Hello,
I am working on an image segmentation task. There are two folders, “inputs” and “masks”, which both contain the corresponding pairs of the dataset (i.e., input/ipt_xy.npy corresponds to masks/msk_xy.npy).
My dataset class looks like this:
class DatasetBlaBla(Dataset):
def __init__(self, root_path, ipt, tgt, transform=None):
super(DatasetBlaBla, self).__init__()
self.root_path = root_path
self.ipt = ipt
self.tgt = tgt
self.transform = transform
def __len__(self):
l1 = os.listdir(os.path.join(self.root_path, self.ipt))
l2 = os.listdir(os.path.join(self.root_path, self.tgt))
number_files_inp = len(l1)
number_files_tgt = len(l2)
if number_files_inp == number_files_tgt:
return number_files_inp
def __getitem__(self, idx):
img_path_input_patch = os.path.join(self.root_path, self.ipt, f"ipt_{idx}.npy")
img_path_tgt_patch = os.path.join(self.root_path, self.tgt, f"tgt_{idx}.npy")
input_patch = np.load(img_path_input_patch)
tgt_patch = np.load(img_path_tgt_patch)
if self.transform:
input_patch = self.transform(input_patch)
tgt_patch = self.transform(tgt_patch)
return input_patch, tgt_patch
When creating the dataset, one instance is created, which I then split into train/val/test using:
train_set, val_set, test_set = torch.utils.data.random_split(dataset, [train_size, val_size, test_size])

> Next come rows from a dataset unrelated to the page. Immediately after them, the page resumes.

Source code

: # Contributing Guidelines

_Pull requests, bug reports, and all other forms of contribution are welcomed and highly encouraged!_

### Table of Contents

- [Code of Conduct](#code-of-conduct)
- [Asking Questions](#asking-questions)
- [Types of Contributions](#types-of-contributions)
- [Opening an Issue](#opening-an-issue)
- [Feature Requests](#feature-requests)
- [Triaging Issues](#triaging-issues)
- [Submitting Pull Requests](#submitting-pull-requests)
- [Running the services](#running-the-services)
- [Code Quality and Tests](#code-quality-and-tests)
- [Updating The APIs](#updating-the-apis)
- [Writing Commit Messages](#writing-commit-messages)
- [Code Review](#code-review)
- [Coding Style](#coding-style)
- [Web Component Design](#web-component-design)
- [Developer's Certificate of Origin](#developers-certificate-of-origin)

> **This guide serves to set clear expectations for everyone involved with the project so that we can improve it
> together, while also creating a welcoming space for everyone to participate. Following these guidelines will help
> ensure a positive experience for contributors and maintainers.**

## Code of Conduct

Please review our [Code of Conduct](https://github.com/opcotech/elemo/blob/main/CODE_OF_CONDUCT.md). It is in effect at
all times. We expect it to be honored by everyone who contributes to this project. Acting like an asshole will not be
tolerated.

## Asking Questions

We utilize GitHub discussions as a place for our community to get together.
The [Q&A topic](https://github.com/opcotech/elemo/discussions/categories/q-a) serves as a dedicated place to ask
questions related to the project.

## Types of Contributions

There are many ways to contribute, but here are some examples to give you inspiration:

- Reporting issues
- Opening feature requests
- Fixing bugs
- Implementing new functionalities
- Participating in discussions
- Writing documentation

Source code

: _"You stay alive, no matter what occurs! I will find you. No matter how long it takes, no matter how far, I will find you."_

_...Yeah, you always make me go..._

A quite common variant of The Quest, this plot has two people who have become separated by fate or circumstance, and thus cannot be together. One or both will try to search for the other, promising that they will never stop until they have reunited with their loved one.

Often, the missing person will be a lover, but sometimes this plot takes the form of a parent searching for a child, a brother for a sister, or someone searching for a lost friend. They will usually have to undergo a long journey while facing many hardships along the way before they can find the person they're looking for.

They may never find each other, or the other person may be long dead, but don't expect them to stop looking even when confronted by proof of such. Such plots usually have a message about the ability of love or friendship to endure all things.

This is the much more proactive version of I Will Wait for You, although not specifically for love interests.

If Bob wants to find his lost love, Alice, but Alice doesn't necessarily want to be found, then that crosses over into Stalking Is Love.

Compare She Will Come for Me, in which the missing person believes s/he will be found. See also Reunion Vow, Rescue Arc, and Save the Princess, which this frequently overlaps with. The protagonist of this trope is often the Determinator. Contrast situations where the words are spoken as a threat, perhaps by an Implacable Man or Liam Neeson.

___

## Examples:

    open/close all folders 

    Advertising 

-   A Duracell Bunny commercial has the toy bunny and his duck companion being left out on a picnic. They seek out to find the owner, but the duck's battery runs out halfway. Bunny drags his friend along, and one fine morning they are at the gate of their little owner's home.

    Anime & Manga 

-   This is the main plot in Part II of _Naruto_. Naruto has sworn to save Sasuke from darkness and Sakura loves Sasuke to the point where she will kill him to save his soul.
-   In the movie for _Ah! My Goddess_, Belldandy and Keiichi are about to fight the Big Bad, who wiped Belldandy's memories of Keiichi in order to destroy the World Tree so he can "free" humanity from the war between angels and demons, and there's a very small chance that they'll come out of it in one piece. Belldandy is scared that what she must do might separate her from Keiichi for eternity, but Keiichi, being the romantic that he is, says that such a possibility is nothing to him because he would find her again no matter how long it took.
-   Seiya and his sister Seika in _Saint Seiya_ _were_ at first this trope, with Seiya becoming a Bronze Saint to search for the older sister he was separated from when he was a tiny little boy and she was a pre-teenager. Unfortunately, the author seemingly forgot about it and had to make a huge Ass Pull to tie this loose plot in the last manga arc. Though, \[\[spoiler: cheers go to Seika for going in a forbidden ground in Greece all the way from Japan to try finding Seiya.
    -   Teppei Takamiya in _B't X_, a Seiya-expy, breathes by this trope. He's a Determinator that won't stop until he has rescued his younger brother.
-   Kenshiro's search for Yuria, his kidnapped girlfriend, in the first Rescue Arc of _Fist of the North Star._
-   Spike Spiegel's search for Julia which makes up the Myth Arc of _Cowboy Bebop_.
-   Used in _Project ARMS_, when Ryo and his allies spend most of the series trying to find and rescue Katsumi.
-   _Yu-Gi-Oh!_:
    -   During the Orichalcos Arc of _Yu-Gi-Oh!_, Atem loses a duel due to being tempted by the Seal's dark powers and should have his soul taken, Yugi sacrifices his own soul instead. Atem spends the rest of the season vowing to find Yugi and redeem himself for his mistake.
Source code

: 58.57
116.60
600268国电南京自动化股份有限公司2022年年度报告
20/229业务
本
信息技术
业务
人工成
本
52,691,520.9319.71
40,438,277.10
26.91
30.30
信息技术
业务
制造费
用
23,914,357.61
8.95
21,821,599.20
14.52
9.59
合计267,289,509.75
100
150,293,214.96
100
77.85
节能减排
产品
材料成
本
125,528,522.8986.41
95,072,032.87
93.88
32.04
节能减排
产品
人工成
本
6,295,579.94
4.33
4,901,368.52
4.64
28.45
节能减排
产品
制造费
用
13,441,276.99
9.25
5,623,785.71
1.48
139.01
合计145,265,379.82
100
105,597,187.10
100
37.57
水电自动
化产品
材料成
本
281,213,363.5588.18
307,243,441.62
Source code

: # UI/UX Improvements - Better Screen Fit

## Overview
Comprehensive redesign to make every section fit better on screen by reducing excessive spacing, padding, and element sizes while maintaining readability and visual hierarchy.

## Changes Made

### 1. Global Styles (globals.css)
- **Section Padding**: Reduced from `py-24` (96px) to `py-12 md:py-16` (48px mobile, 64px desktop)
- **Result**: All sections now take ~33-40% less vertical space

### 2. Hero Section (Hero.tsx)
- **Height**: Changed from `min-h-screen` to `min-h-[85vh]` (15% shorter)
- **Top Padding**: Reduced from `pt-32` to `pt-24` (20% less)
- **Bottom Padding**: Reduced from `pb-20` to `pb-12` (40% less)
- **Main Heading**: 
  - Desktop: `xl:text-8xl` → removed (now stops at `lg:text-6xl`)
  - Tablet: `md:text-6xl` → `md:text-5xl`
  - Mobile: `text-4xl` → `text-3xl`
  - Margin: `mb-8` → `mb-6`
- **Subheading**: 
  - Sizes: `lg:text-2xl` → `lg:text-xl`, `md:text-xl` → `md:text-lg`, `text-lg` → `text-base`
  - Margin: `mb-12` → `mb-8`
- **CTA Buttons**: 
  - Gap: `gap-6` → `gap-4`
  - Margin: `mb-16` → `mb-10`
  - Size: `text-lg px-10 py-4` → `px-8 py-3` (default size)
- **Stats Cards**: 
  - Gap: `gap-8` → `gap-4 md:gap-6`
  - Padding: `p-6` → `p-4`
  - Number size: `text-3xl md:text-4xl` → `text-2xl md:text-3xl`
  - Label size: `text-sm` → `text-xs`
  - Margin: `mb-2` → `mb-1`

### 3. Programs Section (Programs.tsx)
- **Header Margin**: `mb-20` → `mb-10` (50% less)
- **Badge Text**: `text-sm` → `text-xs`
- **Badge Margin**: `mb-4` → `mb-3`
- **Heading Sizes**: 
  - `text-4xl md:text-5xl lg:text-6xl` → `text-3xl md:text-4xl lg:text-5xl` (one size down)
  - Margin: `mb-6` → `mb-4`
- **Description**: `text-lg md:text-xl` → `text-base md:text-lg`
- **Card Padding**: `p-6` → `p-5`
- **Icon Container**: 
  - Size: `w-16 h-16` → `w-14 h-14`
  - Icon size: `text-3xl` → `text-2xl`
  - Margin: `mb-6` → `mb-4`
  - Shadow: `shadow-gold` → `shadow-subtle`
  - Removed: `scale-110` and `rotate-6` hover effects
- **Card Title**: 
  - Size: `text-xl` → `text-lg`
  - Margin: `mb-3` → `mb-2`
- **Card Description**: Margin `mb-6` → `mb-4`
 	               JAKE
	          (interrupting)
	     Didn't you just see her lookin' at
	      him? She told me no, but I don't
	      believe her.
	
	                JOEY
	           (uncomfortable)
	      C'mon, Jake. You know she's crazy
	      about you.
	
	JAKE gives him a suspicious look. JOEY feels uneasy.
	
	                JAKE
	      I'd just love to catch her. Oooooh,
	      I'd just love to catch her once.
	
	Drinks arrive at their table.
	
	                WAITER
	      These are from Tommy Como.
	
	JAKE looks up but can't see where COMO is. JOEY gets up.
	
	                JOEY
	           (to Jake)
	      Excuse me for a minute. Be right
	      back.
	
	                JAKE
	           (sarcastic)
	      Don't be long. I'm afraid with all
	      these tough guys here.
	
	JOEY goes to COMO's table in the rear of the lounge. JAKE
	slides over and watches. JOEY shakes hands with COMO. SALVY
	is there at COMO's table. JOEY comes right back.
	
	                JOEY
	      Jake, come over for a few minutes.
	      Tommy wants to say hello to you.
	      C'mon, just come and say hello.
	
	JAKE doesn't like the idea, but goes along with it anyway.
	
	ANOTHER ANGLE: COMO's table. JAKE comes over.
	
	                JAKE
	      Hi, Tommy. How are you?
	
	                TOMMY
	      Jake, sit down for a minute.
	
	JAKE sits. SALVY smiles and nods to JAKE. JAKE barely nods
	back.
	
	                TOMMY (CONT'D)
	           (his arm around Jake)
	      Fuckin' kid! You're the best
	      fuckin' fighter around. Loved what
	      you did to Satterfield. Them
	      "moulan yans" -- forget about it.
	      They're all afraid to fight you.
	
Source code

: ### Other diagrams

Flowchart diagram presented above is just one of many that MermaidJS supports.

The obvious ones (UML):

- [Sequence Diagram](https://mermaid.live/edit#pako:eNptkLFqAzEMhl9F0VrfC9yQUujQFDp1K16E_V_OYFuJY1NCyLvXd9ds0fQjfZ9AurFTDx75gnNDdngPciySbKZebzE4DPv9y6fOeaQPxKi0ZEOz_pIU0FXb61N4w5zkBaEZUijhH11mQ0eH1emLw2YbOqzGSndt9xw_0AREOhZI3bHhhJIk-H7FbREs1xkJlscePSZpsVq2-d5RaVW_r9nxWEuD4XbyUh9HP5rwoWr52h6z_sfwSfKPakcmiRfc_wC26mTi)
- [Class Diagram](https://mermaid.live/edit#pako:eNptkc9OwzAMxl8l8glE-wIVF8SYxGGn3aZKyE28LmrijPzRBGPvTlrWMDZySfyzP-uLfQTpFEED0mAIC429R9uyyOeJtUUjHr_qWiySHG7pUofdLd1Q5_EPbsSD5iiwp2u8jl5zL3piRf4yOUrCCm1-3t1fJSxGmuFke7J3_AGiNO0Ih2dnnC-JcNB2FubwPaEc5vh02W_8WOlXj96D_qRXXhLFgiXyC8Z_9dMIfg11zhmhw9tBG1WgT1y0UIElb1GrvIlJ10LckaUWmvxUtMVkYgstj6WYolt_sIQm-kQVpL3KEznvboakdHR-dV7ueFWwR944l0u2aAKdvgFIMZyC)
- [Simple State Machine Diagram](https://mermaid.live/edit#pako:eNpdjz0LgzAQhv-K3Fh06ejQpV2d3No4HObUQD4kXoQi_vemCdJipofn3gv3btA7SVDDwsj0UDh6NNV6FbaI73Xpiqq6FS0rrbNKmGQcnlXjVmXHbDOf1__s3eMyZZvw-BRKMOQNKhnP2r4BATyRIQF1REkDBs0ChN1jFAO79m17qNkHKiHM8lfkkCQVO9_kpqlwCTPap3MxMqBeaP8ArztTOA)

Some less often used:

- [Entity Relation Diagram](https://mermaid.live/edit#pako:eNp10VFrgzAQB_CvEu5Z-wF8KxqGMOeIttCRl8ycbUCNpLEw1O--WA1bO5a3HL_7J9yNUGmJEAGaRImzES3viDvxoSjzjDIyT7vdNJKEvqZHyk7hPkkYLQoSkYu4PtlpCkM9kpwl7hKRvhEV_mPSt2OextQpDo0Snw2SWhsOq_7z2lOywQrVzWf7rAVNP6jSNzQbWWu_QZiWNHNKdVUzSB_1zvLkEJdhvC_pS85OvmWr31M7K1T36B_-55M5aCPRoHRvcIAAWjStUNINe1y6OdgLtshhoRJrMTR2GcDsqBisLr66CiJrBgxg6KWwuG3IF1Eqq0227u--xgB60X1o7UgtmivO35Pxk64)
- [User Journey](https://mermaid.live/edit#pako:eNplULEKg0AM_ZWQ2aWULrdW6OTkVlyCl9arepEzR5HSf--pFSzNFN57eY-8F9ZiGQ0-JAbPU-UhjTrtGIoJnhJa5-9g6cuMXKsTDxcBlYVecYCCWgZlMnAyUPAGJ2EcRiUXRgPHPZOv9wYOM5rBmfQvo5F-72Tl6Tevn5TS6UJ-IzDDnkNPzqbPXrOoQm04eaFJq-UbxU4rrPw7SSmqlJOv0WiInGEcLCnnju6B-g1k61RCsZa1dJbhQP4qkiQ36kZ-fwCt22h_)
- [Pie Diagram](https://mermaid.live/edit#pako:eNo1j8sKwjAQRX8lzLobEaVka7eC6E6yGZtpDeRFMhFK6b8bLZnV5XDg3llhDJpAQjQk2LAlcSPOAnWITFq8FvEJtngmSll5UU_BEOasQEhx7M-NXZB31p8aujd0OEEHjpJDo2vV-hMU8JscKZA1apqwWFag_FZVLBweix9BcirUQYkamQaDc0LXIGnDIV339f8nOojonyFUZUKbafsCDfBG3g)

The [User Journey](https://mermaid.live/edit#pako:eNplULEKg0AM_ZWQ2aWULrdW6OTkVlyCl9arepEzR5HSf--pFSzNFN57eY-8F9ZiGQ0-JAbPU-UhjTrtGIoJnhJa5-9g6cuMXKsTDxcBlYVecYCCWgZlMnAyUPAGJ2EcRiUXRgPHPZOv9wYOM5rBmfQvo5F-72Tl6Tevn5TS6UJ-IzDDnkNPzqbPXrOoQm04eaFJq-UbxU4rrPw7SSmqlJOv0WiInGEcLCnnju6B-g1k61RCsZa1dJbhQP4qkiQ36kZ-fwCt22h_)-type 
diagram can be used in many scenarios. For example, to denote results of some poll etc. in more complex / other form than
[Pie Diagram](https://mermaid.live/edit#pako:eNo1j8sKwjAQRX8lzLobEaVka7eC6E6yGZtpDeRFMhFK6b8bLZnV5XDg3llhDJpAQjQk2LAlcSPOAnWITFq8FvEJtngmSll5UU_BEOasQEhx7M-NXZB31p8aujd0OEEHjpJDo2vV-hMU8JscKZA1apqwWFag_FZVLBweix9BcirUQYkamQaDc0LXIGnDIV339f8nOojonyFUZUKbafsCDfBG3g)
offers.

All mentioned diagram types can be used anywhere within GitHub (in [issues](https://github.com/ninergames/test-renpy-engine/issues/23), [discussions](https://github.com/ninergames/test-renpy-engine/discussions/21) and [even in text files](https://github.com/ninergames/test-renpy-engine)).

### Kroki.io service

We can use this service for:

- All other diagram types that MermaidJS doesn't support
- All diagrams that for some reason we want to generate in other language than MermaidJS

Finally, we come to the question:
What are best practices, in this case, to apply transformations on the train_set only?
I have looked through the forum and found a variety of approaches; however, I still wondered whether there is a distinct best practice for my use case. Also, I do not want to split the folders into train/val/test subfolders because the reshuffling will be an issue with my amount of data.
Thank you for your help,
Cheers